▶ **REQUIREMENT 1**: Output the part of the passage on regex escaping in Spark SQL that opens with the words containing "When you use" and closes with "need to get \\.", copied character for character.

When you use regex patterns in spark-sql with double quotes spark.sql(".....")
,it is considered as string within another string, so two things happen. Consider this
scala> val df = Seq("12.1").toDF("val")
df: org.apache.spark.sql.DataFrame = [val: string]
scala> df.withColumn("FirstPart", split($"val", "\\.")).select($"FirstPart".getItem(0).as("PartOne")).show
+-------+
|PartOne|
+-------+
| 12|
+-------+
scala> df.createOrReplaceTempView("temp")
With df(), the regex-string for split is directly passed to the split string, so you just need to escape the backslash alone (\).
But when it comes to spark-sql, the pattern is first converted into string and then again passed as string to split() function,
So you need to get \\.
before you use that in the spark-sql
The way to get that is to add 2 more \
scala> "\\."
res12: String = \.
scala> "\\\\."
res13: String = \\.
scala>
If you just pass "\\."
in the spark-sql, first it gets converted into \.
and then to ".", which in regex context becomes (.) "any" character
i.e split on any character, and since each character is adjacent to each other, you get an array of empty string.
The length of the string "12.1" is four and also it matches the final boundary "$" of the string as well.. so upto split(val, '\.')[4], you'll get the
empty string. When you issue split(val, '\.,')[5], you'll get null
To verify this, you can pass the same delimiter string "\\."
to regex_replace() function and see what happens
scala> spark.sql("select split(val, '\\.')[0] as firstPartSQL, regexp_replace(val,'\\.','9') as reg_ex from temp").show
+------------+------+
|firstPartSQL|reg_ex|
+------------+------+
| | 9999|
+------------+------+
scala> spark.sql("select split(val, '\\\\.')[0] as firstPartSQL, regexp_replace(val,'\\\\.','9') as reg_ex from temp").show
+------------+------+
|firstPartSQL|reg_ex|
+------------+------+
| 12| 1291|
+------------+------+
scala>
If you still want to use the same pattern between df and sql, then go with raw string i.e triple quotes.
scala> raw"\\."
res23: String = \\.
scala>
scala> spark.sql("""select split(val, '\\.')[0] as firstPartSQL, regexp_replace(val,'\\.','9') as reg_ex from temp""").show
+------------+------+
|firstPartSQL|reg_ex|
+------------+------+
| 12| 1291|
+------------+------+
scala> spark.sql("""select split(val, "\\.")[0] as firstPartSQL, regexp_replace(val,"\\.",'9') as reg_ex from temp""").show
+------------+------+
|firstPartSQL|reg_ex|
+------------+------+
| 12| 1291|
+------------+------+
scala>

▶ **RECORD EXCERPTS**:
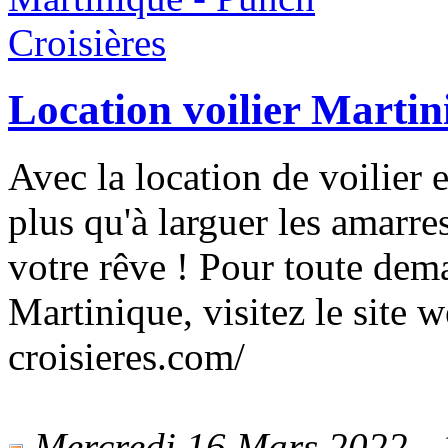
Location voilier Martin
Avec la location de voilier 
plus qu'à larguer les amarres
votre rêve ! Pour toute dem
Martinique, visitez le site
croisieres.com/
Mercredi 16 Mars 2022 - 1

▶ **REQUIREMENT 2**: Return every line of the listing above verbatim, omitting the pictures.

▶ **ANSWER SECTION 1**:
When you use regex patterns in spark-sql with double quotes spark.sql(".....")
,it is considered as string within another string, so two things happen. Consider this
scala> val df = Seq("12.1").toDF("val")
df: org.apache.spark.sql.DataFrame = [val: string]
scala> df.withColumn("FirstPart", split($"val", "\\.")).select($"FirstPart".getItem(0).as("PartOne")).show
+-------+
|PartOne|
+-------+
| 12|
+-------+
scala> df.createOrReplaceTempView("temp")
With df(), the regex-string for split is directly passed to the split string, so you just need to escape the backslash alone (\).
But when it comes to spark-sql, the pattern is first converted into string and then again passed as string to split() function,
So you need to get \\.

▶ **ANSWER SECTION 2**:
Location voilier Martin
Avec la location de voilier 
plus qu'à larguer les amarres
votre rêve ! Pour toute dem
Martinique, visitez le site
croisieres.com/
Mercredi 16 Mars 2022 - 1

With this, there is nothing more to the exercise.